Pallare. La partita con il Don Bosco Vallecrosia non lascerà un buon ricordo al Pallare. Oltre a rammaricarsi per la sconfitta, la società valbormidese dovrà pagare 250 euro. Questa la motivazione che ha indotto il Comitato regionale a tale sazione: “al termine della gara, mentre l’arbitro faceva rientro nel proprio spogliatoio, un gruppo di tifosi della società gli rivolgeva pesanti insulti e minacce; nel contempo due di questi sostenitori si arrampicavano alle grate sputando in direzione del direttore di gara senza colpirlo. Gli stessi tifosi dopo che l’arbitro aveva fatto rientro negli spogliatoi, tenevano un comportamento intimidatorio battendo i pugni con forza sulla porta chiusa del medesimo spogliatoio arbitrale e continuando ad urlare frasi offensive e minacciose nei confronti del direttore di gara, che in conseguenza di tali episodi, era costretto a farsi scortare da un dirigente della società per raggiungere incolume la propria autovettura”.

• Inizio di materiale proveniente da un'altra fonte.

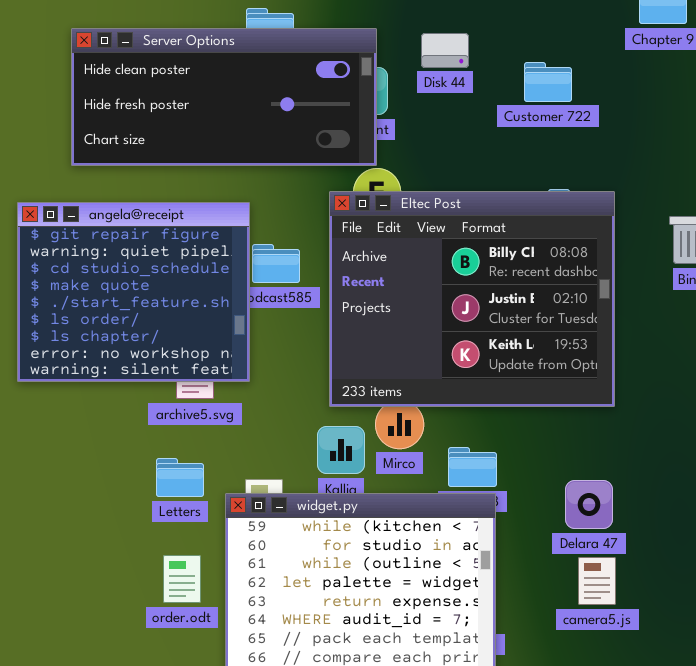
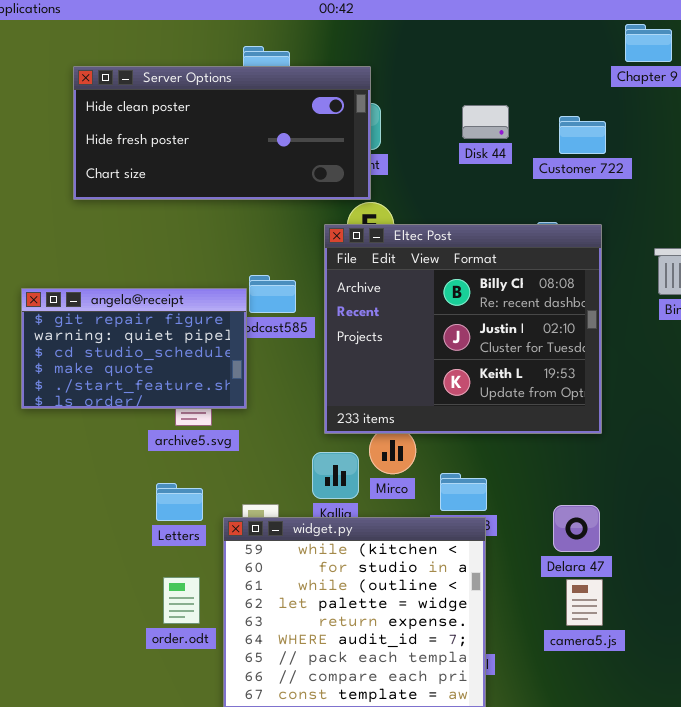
Disk 44: [421,33,469,68] -> [462,105,509,139], moved
Customer 722: [524,62,572,102] -> [559,116,606,154], moved
angela@receipt: [17,202,250,382] -> [21,288,247,409], resized

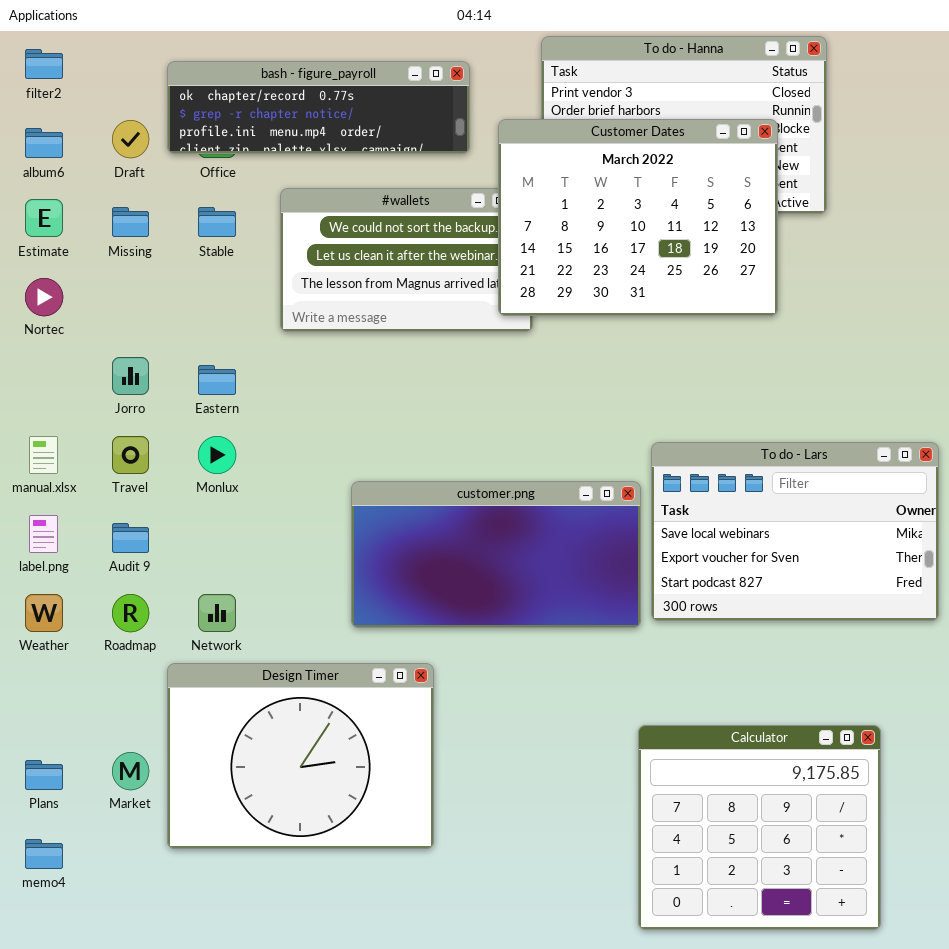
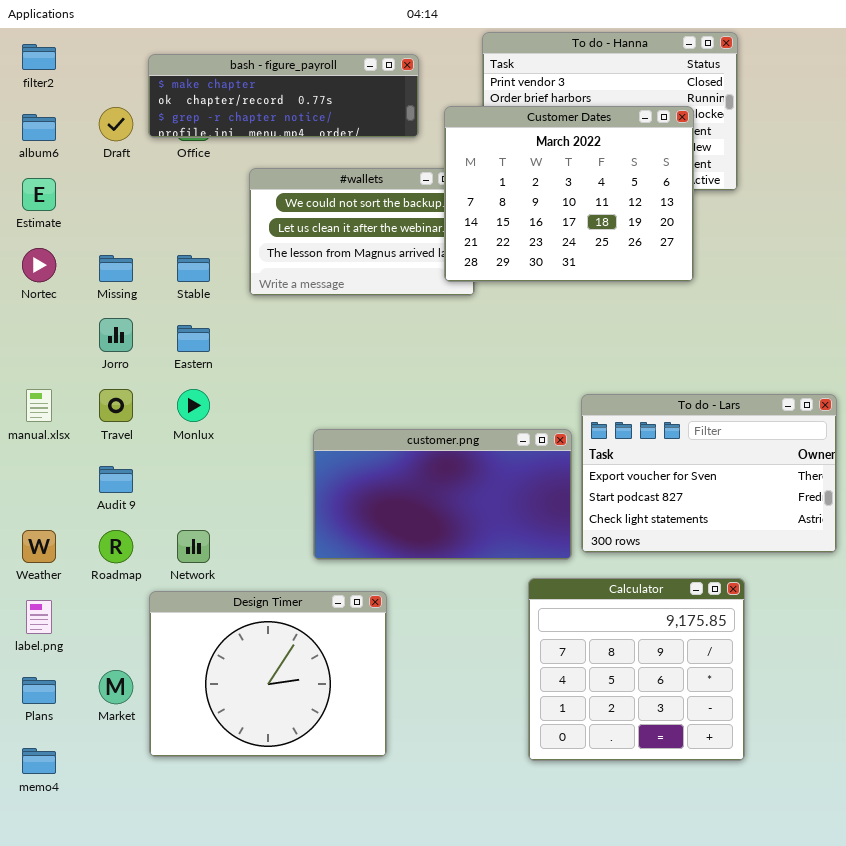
bash - figure_payroll: [167,61,470,154] -> [148,54,419,138], scrolled up 1 row
Missing: [112,207,149,237] -> [99,255,133,282], moved
Stable: [198,207,236,237] -> [177,255,210,282], moved
To do - Lars: [651,442,939,621] -> [581,394,837,553], scrolled down 1 row
label.png: [29,515,58,553] -> [26,600,52,634], moved
Calculator: [638,725,881,930] -> [528,578,745,761], moved

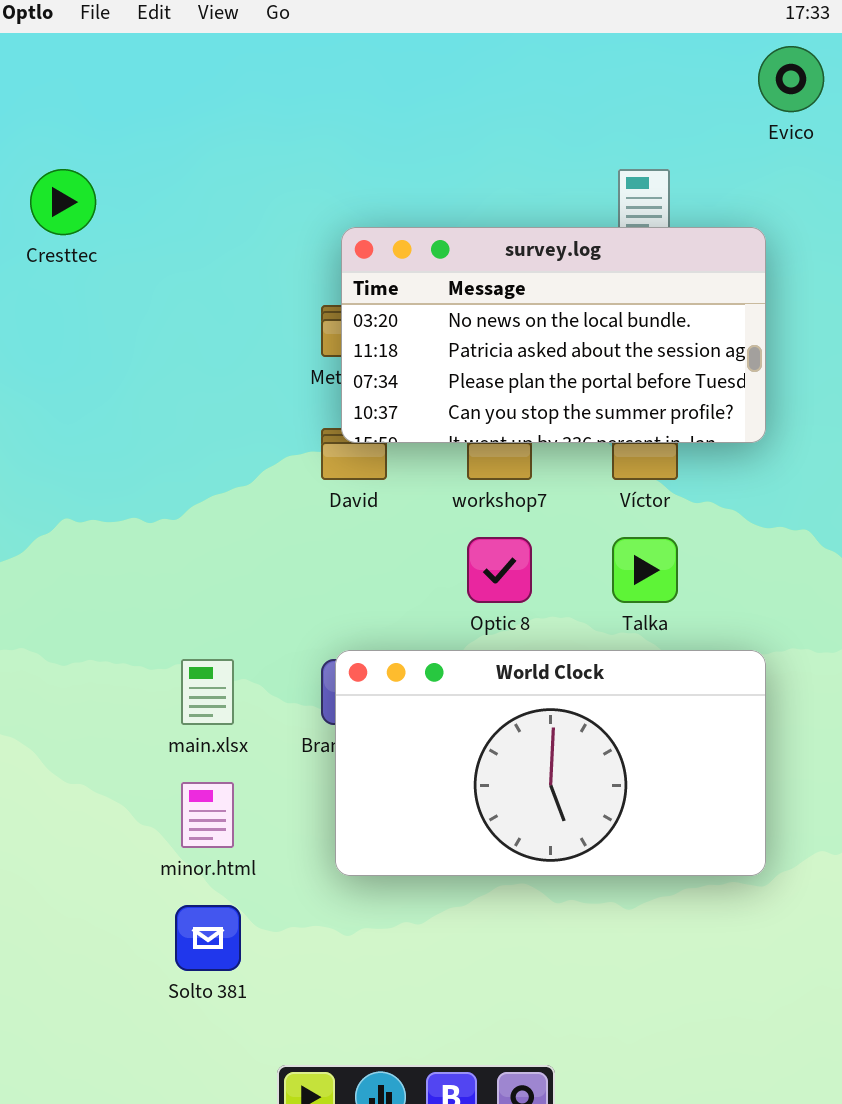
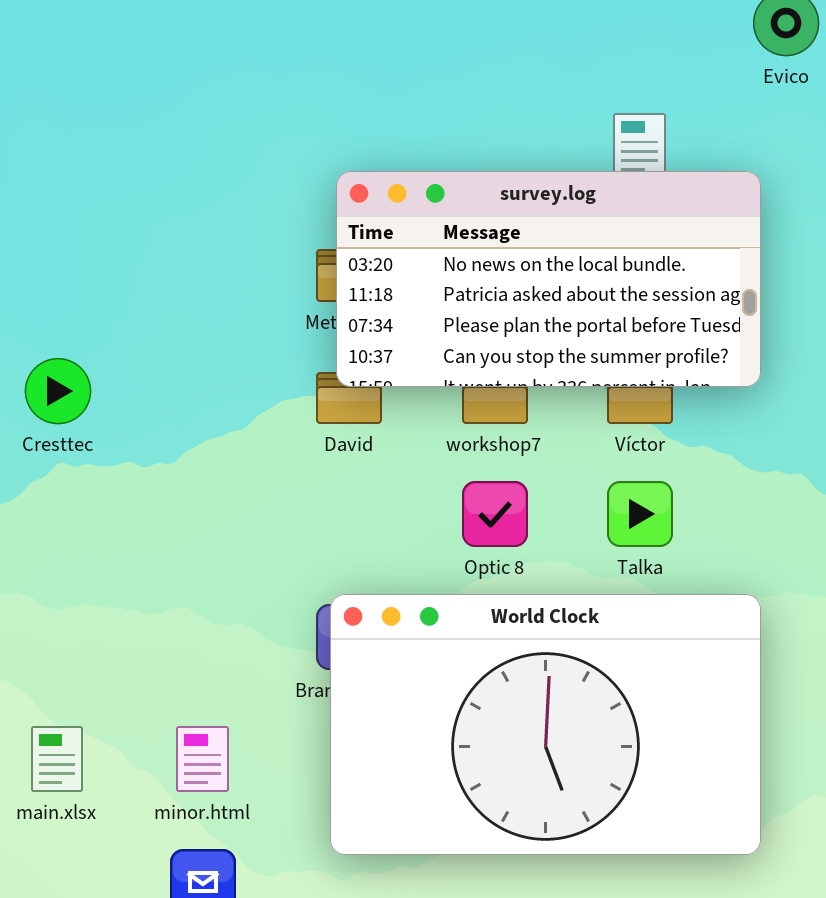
Cresttec: [30,169,96,235] -> [25,358,91,424], moved
World Clock: [335,650,766,876] -> [330,594,761,855], resized
main.xlsx: [181,659,234,725] -> [31,726,83,792], moved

Stefano Broglio, giocatore del Pallare, pur non essendo stato espulso, è stato squalificato per due giornate perché “al termine della gara, prima di raggiungere gli spogliatoi, proferiva frase offensiva nei confronti del direttore di gara e dopodiché di toglieva la maglia per non farsi riconoscere. Veniva identificato grazie alla fattiva collaborazione del capitano della propria squadra. Successivamente si presentava nello spogliatoio arbitrale scusandosi per il gesto”. Due gare di stop anche a Massimiliano Brignone, anch’egli del Pallare.
Per una giornata sono stati squalificati Simone Mara (Albissola), Francesco Oliveri (Altarese), Francesco Maurizio (Baia Alassio Cisano), Simone Lazzari (Santo Stefano 2005), Tiberio Giunta (Camporosso) e Federico Vallone (San Nazario Varazze).